М. ГЕЛЬФАНД: Там история вот какая. Это, по-видимому, из геномных данных выскочило, что была более-менее непрерывная популяция от Европы как минимум до Алтая, потом в Европе наступило обледенение, и, по-видимому, осталось очень мало групп. Если мы смотрим разнообразие неандертальских геномов, в данном случае как раз митохондриальных, то оно устроено так. Есть довольно большое разнообразие древних неандертальцев, которые старше, чем 50 тысяч лет назад. Продолжается большое разнообразие в Азии. А в Европе в какой-то момент осталось очень мало групп, которые потом обратно в Европу заселили. Но генетическое разнообразие в результате этого сильно уменьшилось. Это тоже следует из геномных данных в первом приближении.
А. ЗАХАРОВ: А скрещивались мы с европейскими неандертальцами?
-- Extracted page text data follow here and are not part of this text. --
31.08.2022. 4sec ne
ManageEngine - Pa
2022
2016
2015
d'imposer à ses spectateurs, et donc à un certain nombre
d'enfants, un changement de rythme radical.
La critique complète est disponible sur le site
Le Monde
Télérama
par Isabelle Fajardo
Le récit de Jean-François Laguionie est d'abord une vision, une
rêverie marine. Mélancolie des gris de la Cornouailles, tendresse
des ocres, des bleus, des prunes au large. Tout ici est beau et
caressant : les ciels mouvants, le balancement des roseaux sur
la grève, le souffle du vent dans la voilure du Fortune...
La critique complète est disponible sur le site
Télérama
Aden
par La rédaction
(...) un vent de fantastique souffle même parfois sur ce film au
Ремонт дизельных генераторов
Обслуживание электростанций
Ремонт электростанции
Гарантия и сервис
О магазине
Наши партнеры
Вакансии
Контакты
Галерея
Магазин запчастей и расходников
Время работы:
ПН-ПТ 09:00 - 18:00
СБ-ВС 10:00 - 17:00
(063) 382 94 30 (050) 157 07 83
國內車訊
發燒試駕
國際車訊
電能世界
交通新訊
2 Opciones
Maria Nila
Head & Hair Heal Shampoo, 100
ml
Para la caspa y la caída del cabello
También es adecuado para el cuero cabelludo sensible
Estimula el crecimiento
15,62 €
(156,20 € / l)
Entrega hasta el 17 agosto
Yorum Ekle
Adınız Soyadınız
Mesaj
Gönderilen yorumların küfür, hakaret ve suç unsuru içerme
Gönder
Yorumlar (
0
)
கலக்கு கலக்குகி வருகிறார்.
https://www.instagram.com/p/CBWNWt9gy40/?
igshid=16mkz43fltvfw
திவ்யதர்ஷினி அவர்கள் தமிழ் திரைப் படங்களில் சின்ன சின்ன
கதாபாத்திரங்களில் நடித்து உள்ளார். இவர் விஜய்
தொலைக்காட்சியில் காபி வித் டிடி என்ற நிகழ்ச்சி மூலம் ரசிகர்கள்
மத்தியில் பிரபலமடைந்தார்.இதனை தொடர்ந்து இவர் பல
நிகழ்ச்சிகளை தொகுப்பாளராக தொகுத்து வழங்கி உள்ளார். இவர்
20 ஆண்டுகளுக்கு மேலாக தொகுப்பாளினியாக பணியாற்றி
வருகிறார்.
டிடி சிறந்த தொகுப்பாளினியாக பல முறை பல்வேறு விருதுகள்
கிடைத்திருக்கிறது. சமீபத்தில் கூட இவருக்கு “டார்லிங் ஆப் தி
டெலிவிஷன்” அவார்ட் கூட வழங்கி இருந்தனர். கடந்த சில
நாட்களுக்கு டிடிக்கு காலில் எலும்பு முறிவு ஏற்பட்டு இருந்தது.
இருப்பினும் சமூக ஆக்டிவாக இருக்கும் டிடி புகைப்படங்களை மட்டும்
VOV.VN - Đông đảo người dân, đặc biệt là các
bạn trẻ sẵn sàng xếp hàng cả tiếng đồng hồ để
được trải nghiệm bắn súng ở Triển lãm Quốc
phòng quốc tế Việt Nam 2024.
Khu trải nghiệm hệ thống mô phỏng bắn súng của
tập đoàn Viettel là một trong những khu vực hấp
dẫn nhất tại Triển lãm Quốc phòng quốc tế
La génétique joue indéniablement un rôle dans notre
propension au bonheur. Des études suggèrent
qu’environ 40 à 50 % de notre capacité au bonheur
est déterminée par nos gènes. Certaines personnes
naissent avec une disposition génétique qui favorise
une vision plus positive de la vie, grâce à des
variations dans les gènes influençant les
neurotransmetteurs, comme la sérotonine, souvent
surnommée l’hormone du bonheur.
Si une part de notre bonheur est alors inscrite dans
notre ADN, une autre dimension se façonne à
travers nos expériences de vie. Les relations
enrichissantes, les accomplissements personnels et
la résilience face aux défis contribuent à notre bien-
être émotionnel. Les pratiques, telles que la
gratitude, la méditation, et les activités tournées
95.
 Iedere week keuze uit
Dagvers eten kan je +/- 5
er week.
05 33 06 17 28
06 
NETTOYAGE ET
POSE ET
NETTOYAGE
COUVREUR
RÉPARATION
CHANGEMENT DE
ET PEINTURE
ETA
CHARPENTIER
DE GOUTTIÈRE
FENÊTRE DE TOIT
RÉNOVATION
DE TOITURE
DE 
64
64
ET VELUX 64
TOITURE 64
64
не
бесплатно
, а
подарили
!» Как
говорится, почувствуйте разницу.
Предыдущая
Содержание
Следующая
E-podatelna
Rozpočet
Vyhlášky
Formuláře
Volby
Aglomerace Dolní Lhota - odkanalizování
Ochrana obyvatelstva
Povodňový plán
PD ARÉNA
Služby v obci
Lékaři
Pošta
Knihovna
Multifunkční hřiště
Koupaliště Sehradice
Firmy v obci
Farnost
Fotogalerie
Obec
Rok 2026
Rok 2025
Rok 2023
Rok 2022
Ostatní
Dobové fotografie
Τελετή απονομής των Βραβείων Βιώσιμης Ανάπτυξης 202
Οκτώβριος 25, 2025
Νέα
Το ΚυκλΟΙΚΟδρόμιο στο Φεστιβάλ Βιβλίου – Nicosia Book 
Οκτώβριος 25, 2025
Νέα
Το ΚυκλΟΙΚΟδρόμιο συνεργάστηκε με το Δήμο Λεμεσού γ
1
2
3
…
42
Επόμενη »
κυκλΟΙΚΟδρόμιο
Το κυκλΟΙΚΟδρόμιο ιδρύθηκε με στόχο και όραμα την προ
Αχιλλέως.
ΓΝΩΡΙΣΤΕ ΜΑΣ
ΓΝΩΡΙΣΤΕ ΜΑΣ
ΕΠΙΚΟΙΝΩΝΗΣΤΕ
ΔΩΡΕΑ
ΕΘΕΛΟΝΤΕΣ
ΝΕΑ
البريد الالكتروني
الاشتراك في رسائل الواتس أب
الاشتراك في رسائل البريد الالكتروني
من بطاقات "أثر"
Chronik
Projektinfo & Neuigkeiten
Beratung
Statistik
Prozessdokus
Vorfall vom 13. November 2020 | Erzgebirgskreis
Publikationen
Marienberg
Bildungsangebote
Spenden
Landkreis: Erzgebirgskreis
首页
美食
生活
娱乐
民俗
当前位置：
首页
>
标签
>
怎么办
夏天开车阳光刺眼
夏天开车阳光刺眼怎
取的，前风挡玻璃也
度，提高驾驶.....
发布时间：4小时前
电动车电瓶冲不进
М. ГЕЛЬФАНД: Где это происходило, мы не знаем. Есть основания думать, что где-то в районе современной Турции, но не очевидно. А если смотреть по геномам, то ближайший родственник того неандертальца, реконструированного из наших геномов, это неандерталец из Адыгеи. Поэтому если кому-то нужен повод для национальной гордости, то вот он. Это наш родной адыгейский неандерталец.
М. БАЧЕНИНА: Они стоянки свои меняли часто?
М. ГЕЛЬФАНД: А кто знает? Антропологи, наверное, знают. Но тоже не очень понятно, как. Но Евразию они заселили довольно плотно.
А. ЗАХАРОВ: Так что, очевидно, они всё-таки путешествовали.
М. ГЕЛЬФАНД: Но при этом за невестами они всё-таки далеко не ездили.
М. БАЧЕНИНА: Спасибо Вам гигантское, очень интересно и познавательно. Доктор биологических наук, профессор МГУ, заместитель директора Института проблем передачи информации, Гельфанд Михаил Сергеевич.
М. ГЕЛЬФАНД: Спасибо, всего хорошего.